For a successful treestand hunt, finding the perfect perch is key
Hunting from a treestand is arguably the most popular bowhunting strategy, and for good reason—it’s productive. That said, some set-ups simply outperform others when it comes to a successful hunt, and understanding why can help guarantee you have a productive perch. It all comes down to wind, game movement and location.
Scent control is paramount when hunting from any treestand, so you need to consider the prevailing wind and thermals. You might find the best tree around, but if your quarry detects your odour, you may as well have stayed home. If the wind is typically out of the northwest where you hunt, for example, consider a sturdy tree you can access from the southeast. Savvy bowhunters will place several stands they can access according to changing winds. Keep topographical variations in mind, too, because depressions and elevations can reflect thermals in the morning and evening.
To create a shot opportunity, the ideal stand should be placed within 20 metres of where you believe your quarry will appear. Since ungulates routinely move between the security of bedding cover and food sources, some hunters place stands at the edge of an agricultural field or clearing.

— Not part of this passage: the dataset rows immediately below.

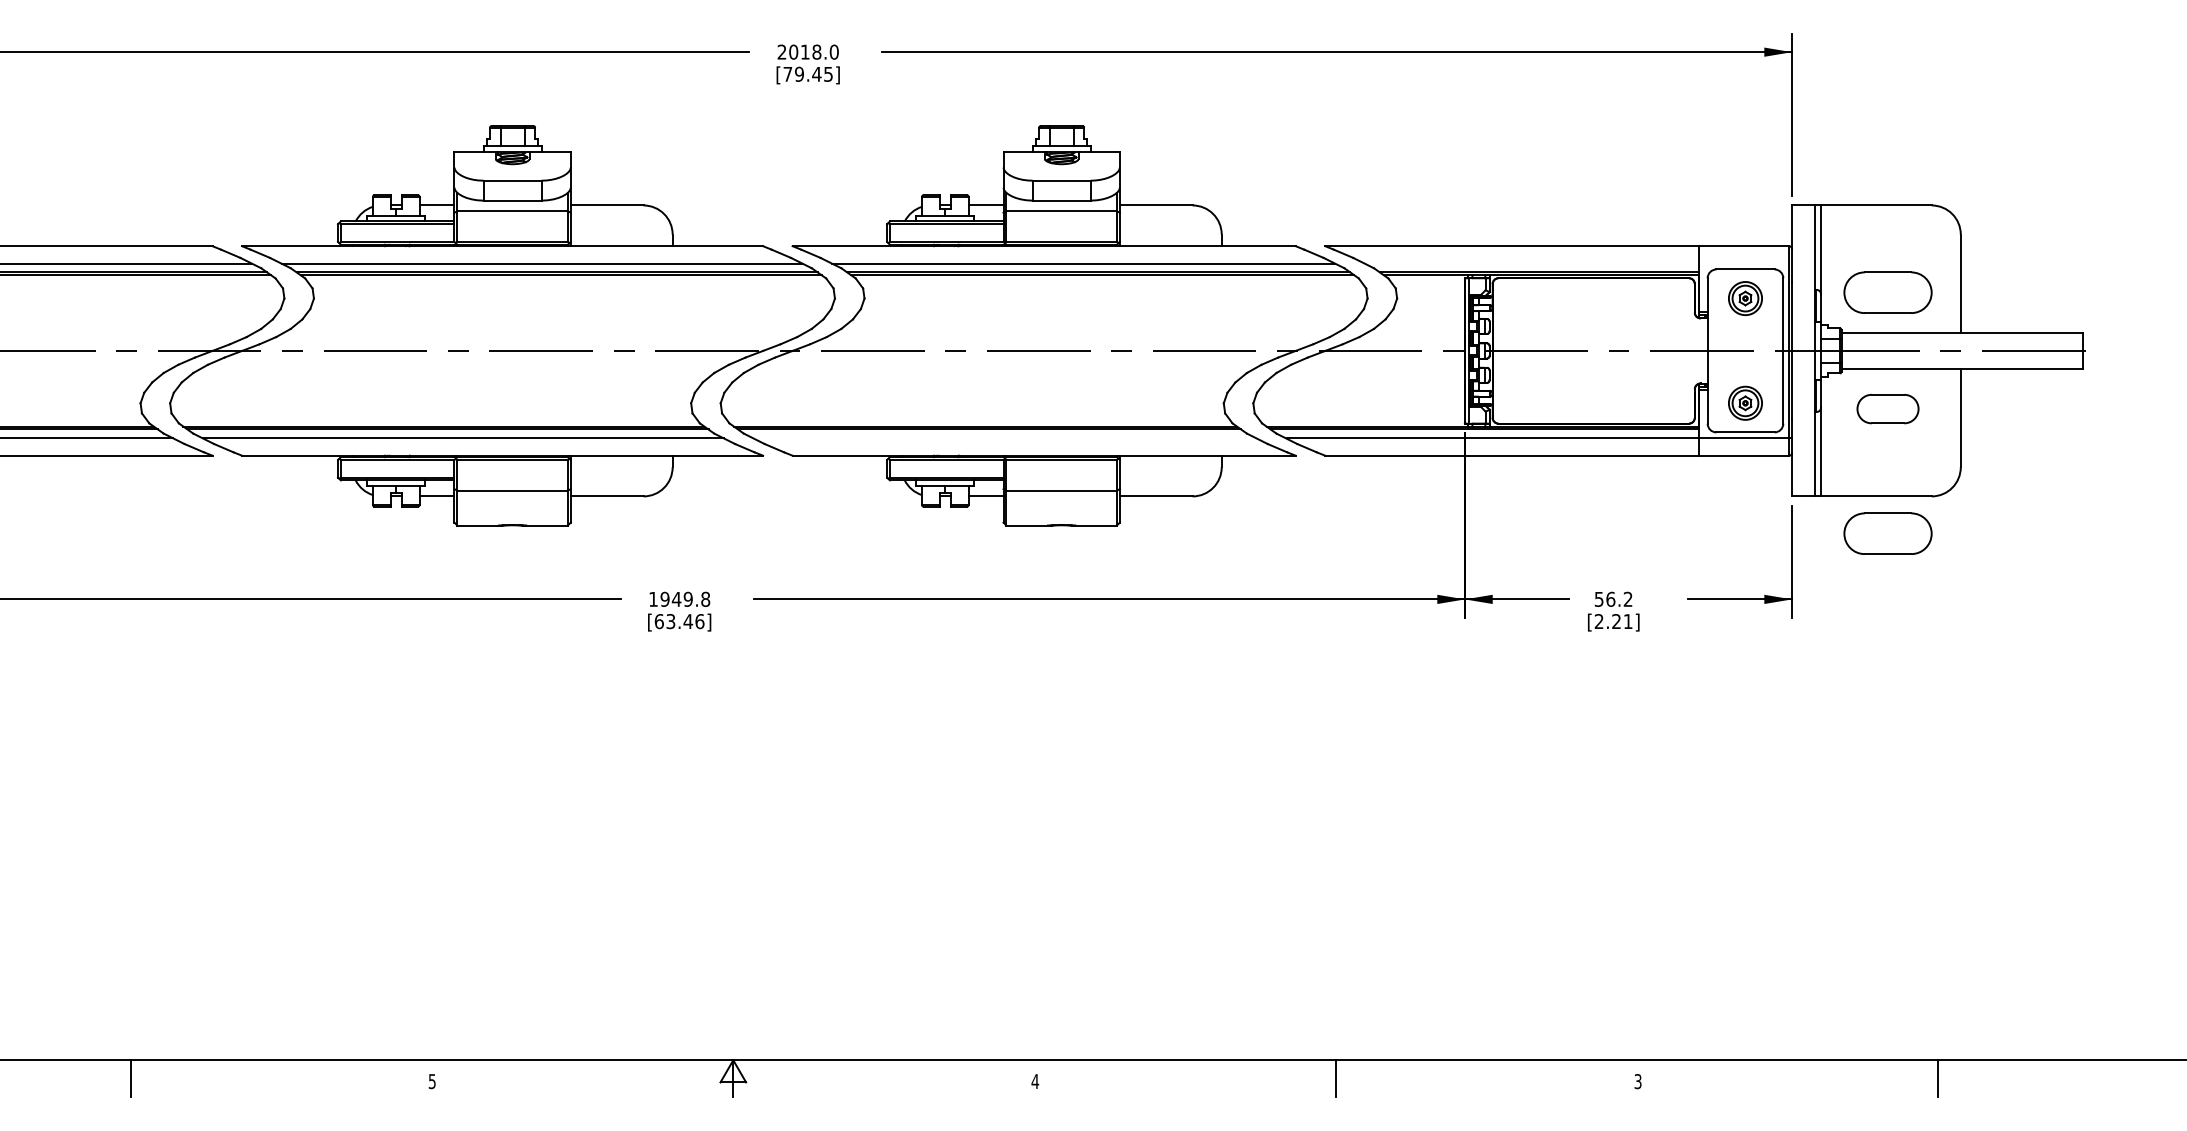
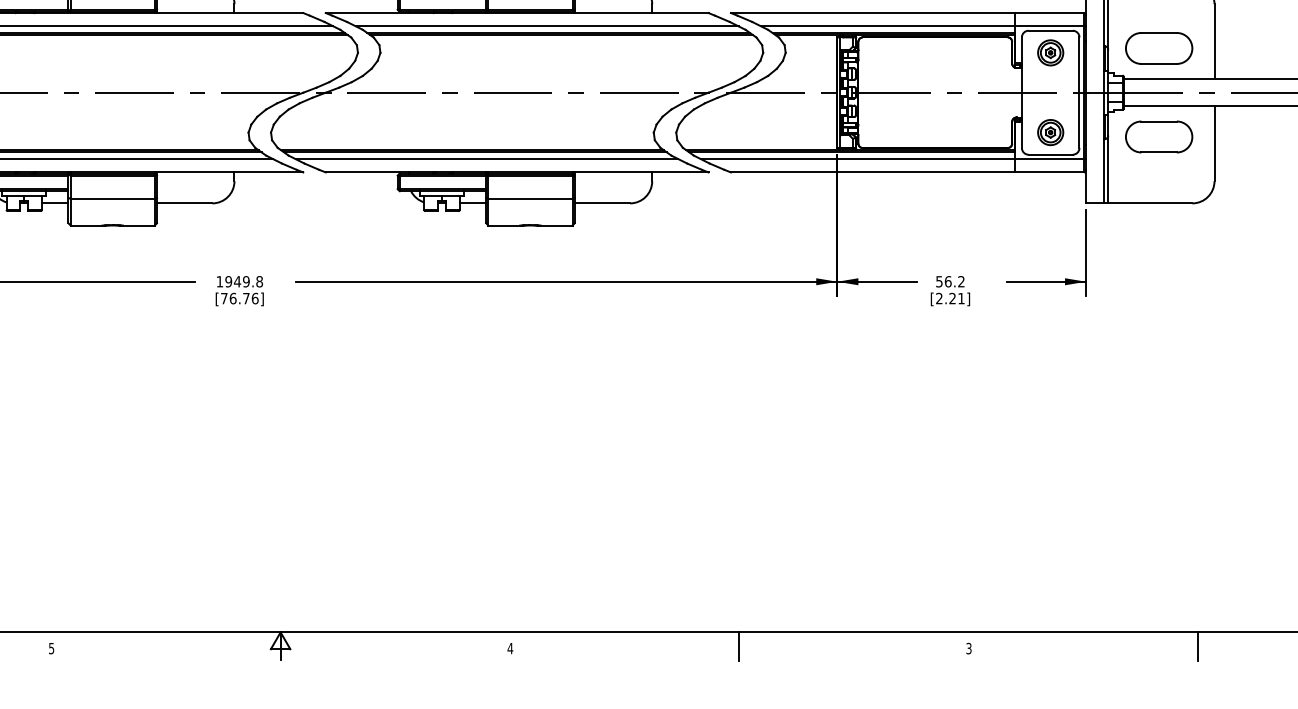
line: (1578, 263) -> (923, 26), added
part: (1887, 408) -> (1158, 136), size x1.43
line: (1004, 438) -> (486, 159), added
part: (1887, 533) -> (1158, 231), removed
text: (673, 621) -> (235, 298), [63.46] -> [76.76]

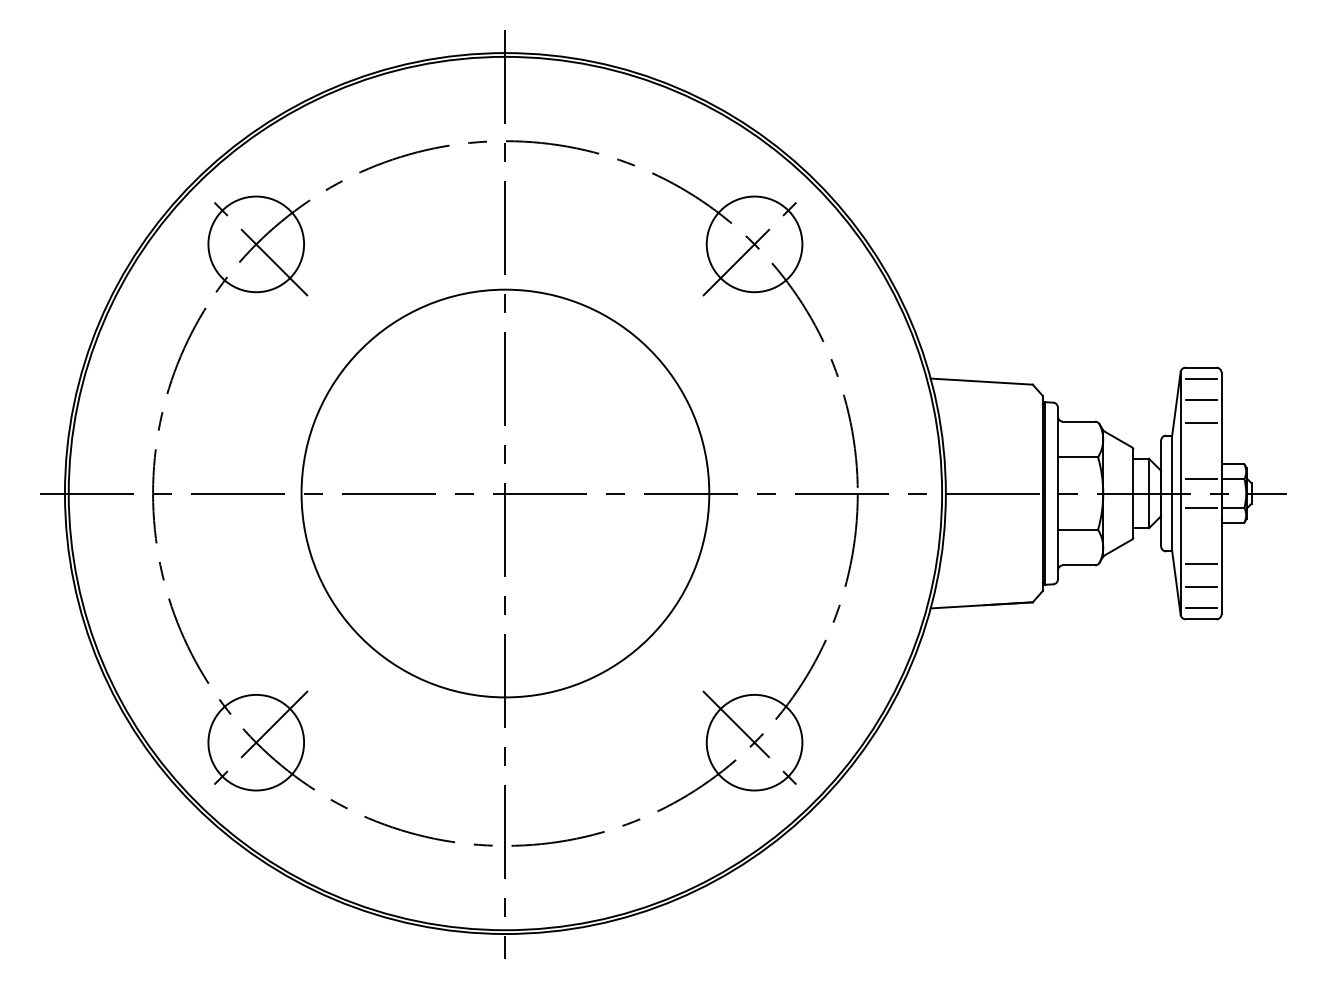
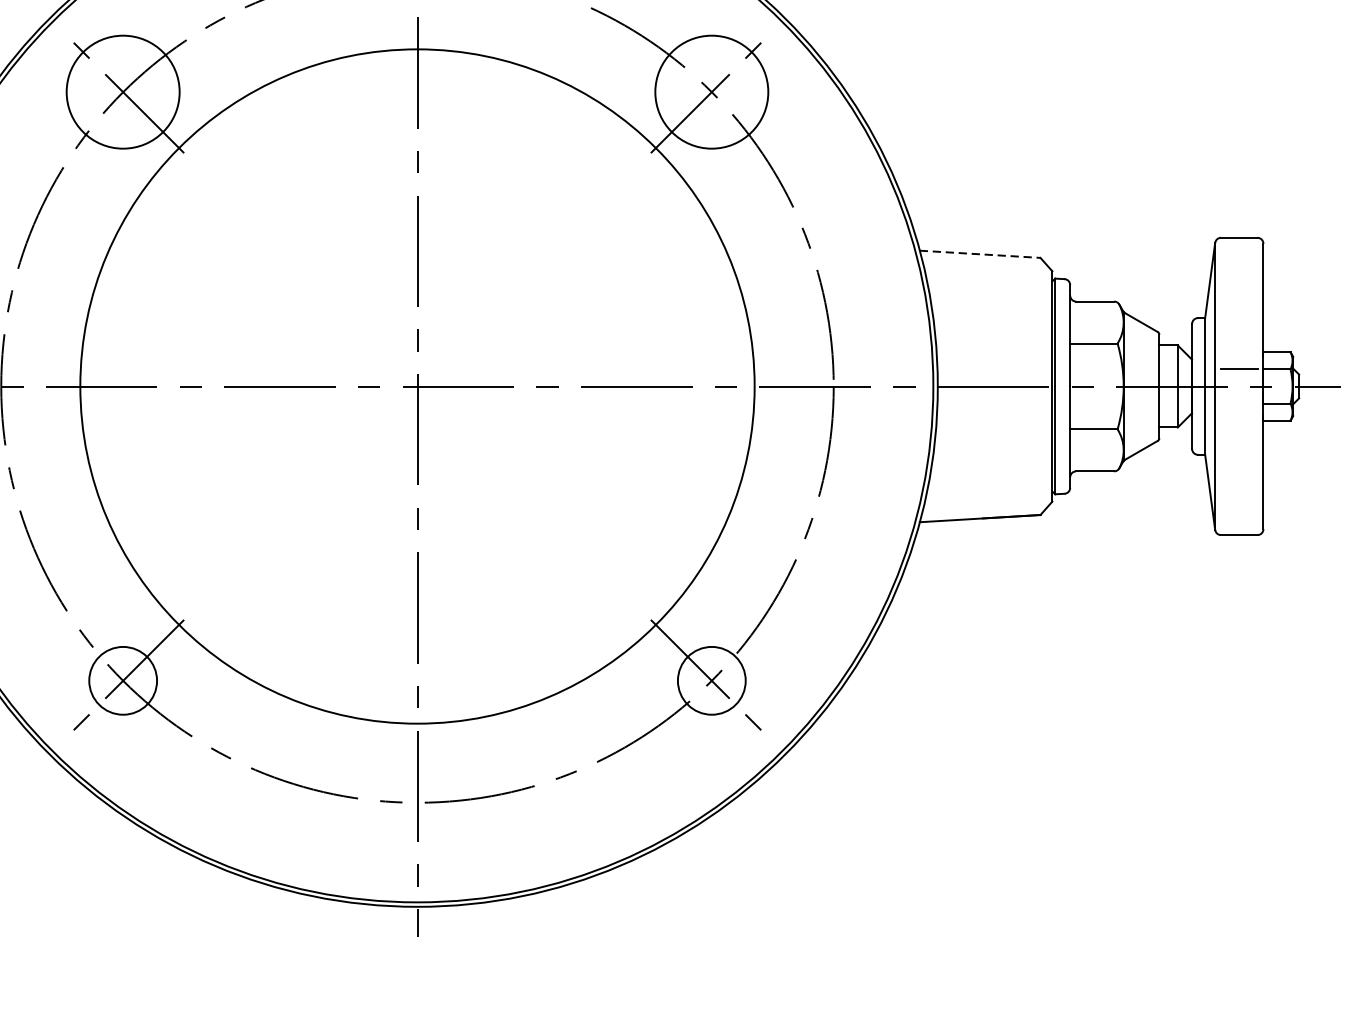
line: (1200, 378) -> (1238, 250), removed
line: (982, 381) -> (981, 254), solid -> dashed
line: (1200, 400) -> (1238, 276), removed
line: (1200, 422) -> (1238, 302), removed
circle: (505, 493) -> (417, 386), size x1.4
line: (1200, 508) -> (1238, 404), removed
line: (1200, 564) -> (1238, 470), removed
line: (1200, 586) -> (1238, 496), removed
line: (1200, 608) -> (1238, 522), removed
circle: (256, 742) -> (123, 680), size x0.6
circle: (754, 742) -> (711, 680), size x0.6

There’s no doubt this can be a prime location to see animals at dawn and dusk, but placing a stand here usually limits you to tight windows of opportunity under low-light conditions.
In my experience, a better option is to set up a stand overlooking a concentration of trail activity, anywhere from 20 to 80 metres inside the staging areas where ungulates mingle before breaking out into the open or heading into deeper cover.
When early-season temperatures hover in the mid- to high 20s Celsius, another great spot to hang a stand is over a watering hole or mineral lick, as bucks and bulls are more relaxed at these familiar sites. To create a good shot opportunity, place your stand along an entrance or exit trail or, better yet, overlooking the most heavily used area of the waterhole or lick.
During the rut, when bucks and bulls travel extensively, pinpoint the most heavily travelled corridor and set up your stand there. White-tailed bucks will also religiously work scrape lines during this prime time. Hang a stand within bow range of an active scrape in November and your odds go way up.
Similar rules apply to other ungulate species during their rut cycle. Bull moose will routinely visit a rut pit during the peak breeding period, for example, providing another perfect stand location. The key lies in placing your stand where you know bucks or bulls will travel as they search for hot does or cows.
When possible, avoid placing treestands in wide-open deciduous trees. Instead, capitalize on the heavy camouflage of large conifers. Some of my best-positioned bowhunting stands have been mounted five metres up a big old pine tree, smack dab in the middle of an active mineral lick. Sitting in these locations all day has given me multiple shot opportunities during the early season.
My most productive deer stand is located in the heart of a 400-acre woodlot, between several heavily used intersecting trails, far from the nearest field. Here, the deer are undisturbed, moving freely to and from their bedding areas. And during the November rut, the corridor teems with life as daytime movement becomes even more visible. Even still, the location took some grooming once I’d honed in on the area with the most consistent movement. I cleared away the branches above and to each side of the stand for maximum visibility and manoeuvrability, and positioned the seat at a 45-degree angle to the most travelled trail. The result? The perfect treestand location.
Edmonton contributor Kevin Wilson will spend much of this fall up a tree.
I know bowhunters who favour climbing stands and ladder stands, but I prefer lightweight and portable commercial lock-ons. Fast and easy to set up, they can be carried into the field on my back or in one hand. They’re solid, complete with a roomy platform, allowing me to manoeuvre safely and quietly when I’m in the tree.